Standard rules apply. The shortest code in bytes wins.

Example I/O

Each I/O example is given as a character matrix, # being the part of the snake.

Input:
..#...#...
Output:
..#####...

Input: (corner case)
......
......
..##..
......
......
......
Output: same as input (no way to get longer without violating no-touch condition)

Input:
..#.#
.....
.....
.....
Output:
###.#
#...#
#...#
#####

Input:
#....
.....
.....
.....
....#
Output:
#####
....#
#####
#....
#####
\$\endgroup\$
4
  • 2
    \$\begingroup\$ I feel like shortest code here would be to generate all the possible solutions and then just pick one with longest snake \$\endgroup\$
    – NoOorZ24
    Jun 3, 2020 at 12:26
  • \$\begingroup\$ Can we input the endpoint positions as x+w*y (that is, their positions in row-major order)? \$\endgroup\$ Jun 3, 2020 at 16:26
  • \$\begingroup\$ @mypronounismonicareinstate No. \$\endgroup\$
    – Bubbler
    Jun 4, 2020 at 6:55
  • \$\begingroup\$ Can the input endpoints be marked in different characters? \$\endgroup\$
    – Neil
    Jun 5, 2020 at 21:09

6 Answers 6

5
\$\begingroup\$

Python 3.8 (pre-release), 207 194 181 bytes

-7 bytes thanks to @ovs

Input

The width \$ w \$, the height \$ h \$, the starting point \$ s \$, and the ending point \$ e \$. \$ s \$ and \$ e \$ are complex numbers which represent the coordinates of the endpoints.

Output

A list of points, in the form of complex numbers.


C={1,-1,1j,-1j}
def f(w,h,s,e):P=[[s]];exec("P=[j+[t+(t==e==(A:=j+[t]))]for j in P for k in C if w>(t:=j[-1]+k).real>-1<t.imag<h>0<all({t+l}-{*j}for l in{0}|C-{-k})];"*w*h);return A

Try it online!

Explanation

We use a breadth-first search to search for all possible snakes, starting at \$ s \$, making sure that the next tile is not adjacent to any previous tile, and that we do not go past the boundary. After each iteration, we check for all paths whose last element is \$ e \$, meaning that we have found a complete path from \$ s \$ to \$ e \$. Instead of storing all complete paths and returning the one with maximum length, we can simply return the last path found, since breadth-first search already searches for paths by length.

DATA BLOCK:

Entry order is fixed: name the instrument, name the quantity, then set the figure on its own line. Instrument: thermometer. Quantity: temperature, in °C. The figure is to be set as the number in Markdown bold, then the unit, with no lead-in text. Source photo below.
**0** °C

TO DO:
A. In the snake puzzle page, swap "tile" for "square" everywhere it appears between "Explanation" and "paths by length.", inclusive, and give that passage back.
B. Write the next part of the snake puzzle page, starting after its last sentence.

ACTIVITY ANSWERS:
A.
Explanation

We use a breadth-first search to search for all possible snakes, starting at \$ s \$, making sure that the next square is not adjacent to any previous square, and that we do not go past the boundary. After each iteration, we check for all paths whose last element is \$ e \$, meaning that we have found a complete path from \$ s \$ to \$ e \$. Instead of storing all complete paths and returning the one with maximum length, we can simply return the last path found, since breadth-first search already searches for paths by length.

B.
\$\endgroup\$
2
  • \$\begingroup\$ -7 by replacing the inner for-loop with [j[-1]==e!=(A:=j)for j in P]. \$\endgroup\$
    – ovs
    Jun 4, 2020 at 6:39
  • \$\begingroup\$ @ovs Thanks for the improvement :) \$\endgroup\$ Jun 4, 2020 at 17:17
4
\$\begingroup\$

R, 275 272 251 229 206 197 bytes

f=function(p,m){a=p+cbind(-1:0,1:0,0:-1,0:1)
v=m[a<-t(a[,!colSums(!a|a>dim(m))])]
t=sum(!!v)
m[t(p)]=2
`if`(t<3&any(v==1),m,if(t<2)(s<-lapply(split(a,seq(v))[!v],f,m))[[which.max(sapply(s,sum))]])}

Try it online!

Edits 1-4: -69 bytes by using increasingly-arcane golfing obfuscations

Edit 5: -9 more bytes by removing useless explicit return of NULL for 'touching' cases, and instead just falling-off the end of the function

Recursive function:

  • find adjacent squares
  • count touching squares
  • mark position (differently to finish point)
  • if touching < 3 and we're touching the finish: return the matrix
  • else if touching > 1 (it's either a loop or an illegal position): return NULL
  • otherwise (there should always be at least one adjacent empty square left)
    • call self recursively with each adjacent empty square to get snakes from this position
    • return the longest snake

Code before golfing:

longest_snake=function(pos,matrix){

    # find adjacent squares
    d=dim(matrix)
    adjacent_squares=lapply(list(-1:0,1:0,0:-1,0:1),function(p){n=pos+p;if(all(n>0 & n<=d)){n}})
    adjacent_squares=do.call(rbind,adjacent_squares)

    # count touching squares
    adjacent_vals=matrix[adjacent_squares]
    touching=sum(!!adjacent_vals)

    # mark current position (differently to end, which is 1)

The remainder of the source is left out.